Oh there are many that would gladly boast that they would never betray, or they would gladly give up their life for Christ.
That is one of those…exalting of ourselves situations. During the Last Supper for instance, when Christ told them that one of them was going to betray, they all said to themselves…“surely not I.”
Peter during the supper, boasted out loud that he would never betray. In other words, he was exalting himself to sainthood.
One disciple however did not do that. He was the one that reclined on Jesus’s chest and asked…“Who is it?” Or, “Is it I?” Well, when we read about which disciples were at the foot of the cross the next day, it was that disciple. The one “Whom Jesus loved.”
That was a poignant moment too. Peter later asked Jesus, after the resurrection about the disciple that “reclined at the table.”

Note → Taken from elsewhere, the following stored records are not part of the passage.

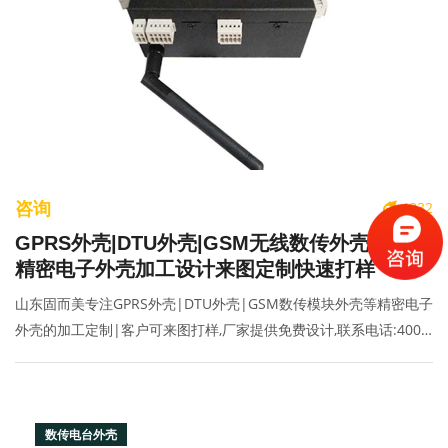
咨询
4832
GPRS外壳|DTU外壳|GSM无线数传外壳加工|
精密电子外壳加工设计来图定制快速打样
山东固而美专注GPRS外壳|DTU外壳|GSM数传模块外壳等精密电子
外壳的加工定制|客户可来图打样,厂家提供免费设计,联系电话:400-
070-2025|
数传电台外壳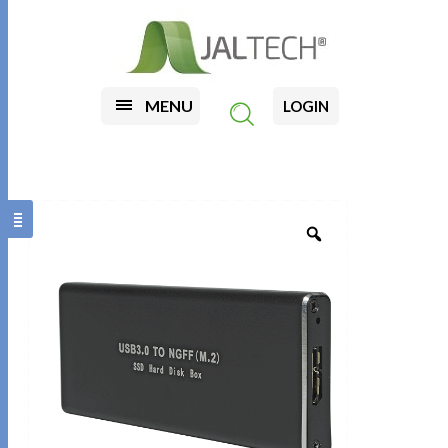
MENU
LOGIN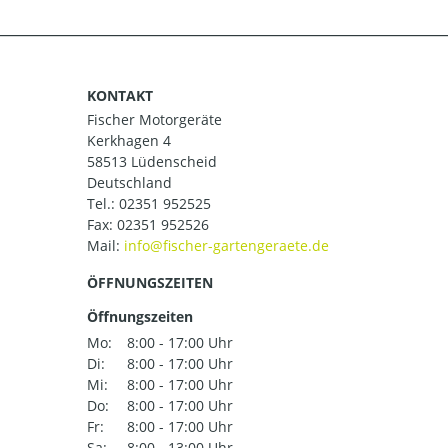
KONTAKT
Fischer Motorgeräte
Kerkhagen 4
58513 Lüdenscheid
Deutschland
Tel.:
02351 952525
Fax: 02351 952526
Mail:
ÖFFNUNGSZEITEN
Öffnungszeiten
Mo:
8:00 - 17:00 Uhr
Di:
8:00 - 17:00 Uhr
Mi:
8:00 - 17:00 Uhr
Do:
8:00 - 17:00 Uhr
Fr:
8:00 - 17:00 Uhr
Sa:
8:00 - 13:00 Uhr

I say all of that to remind we must refrain from exalting ourselves.
Anyway, yeah I am always conflicted and suffer a lot from doubt, confusion, and scrupulosity. These are the types of questions that I wonder about. Is it a mortal sin to willingly pay taxes, knowing they are funding essential murder? Why not if it isn’t?

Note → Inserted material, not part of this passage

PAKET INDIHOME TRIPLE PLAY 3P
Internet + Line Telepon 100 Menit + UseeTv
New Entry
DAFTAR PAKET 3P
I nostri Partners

Are we to obey the law of the land, even if that law is to sin? Were Christians sinning when they disobeyed the law of the land in Rome when they illegally practiced Christianity and witnessed to people? No. They weren’t.
It seems to me churches today are simply not willing to fight some of the fights that need to be fought, such as should christians be paying taxes if they know its going towards murder?..I kinda think the church wants to keep a sort of good relationship with Govt and the local cities, when they really should not be concerned about this at all.
I can’t speak to foreign political parties, as I’m ignorant of most of them. But an example here in the US is the Republican Party. There is nothing in the party platform that is contrary to the Christian faith. So a Catholic could be part of the party in good conscience, and not be a member of nor advocate for a theocratic state.
I would bet that there are political parties in every country that would be acceptable for a Catholic to be a member of and not advocate for a theocracy.
This is silly. In your example, the MP has constituents of EVERY stripe and belief. They hold collectively every single platform and position. He is elected as a representative form a government, that the people send him into office to represent them. They aren’t a direct democracy that votes on every issue. They elect someone to vote on issues for them. Since every political viewpoint is held by his voters, he can’t possibly do what all of them want. That’s impossible. He should hold to the values and views that he proclaimed in the election cycle that his voters agreed to by voting for him.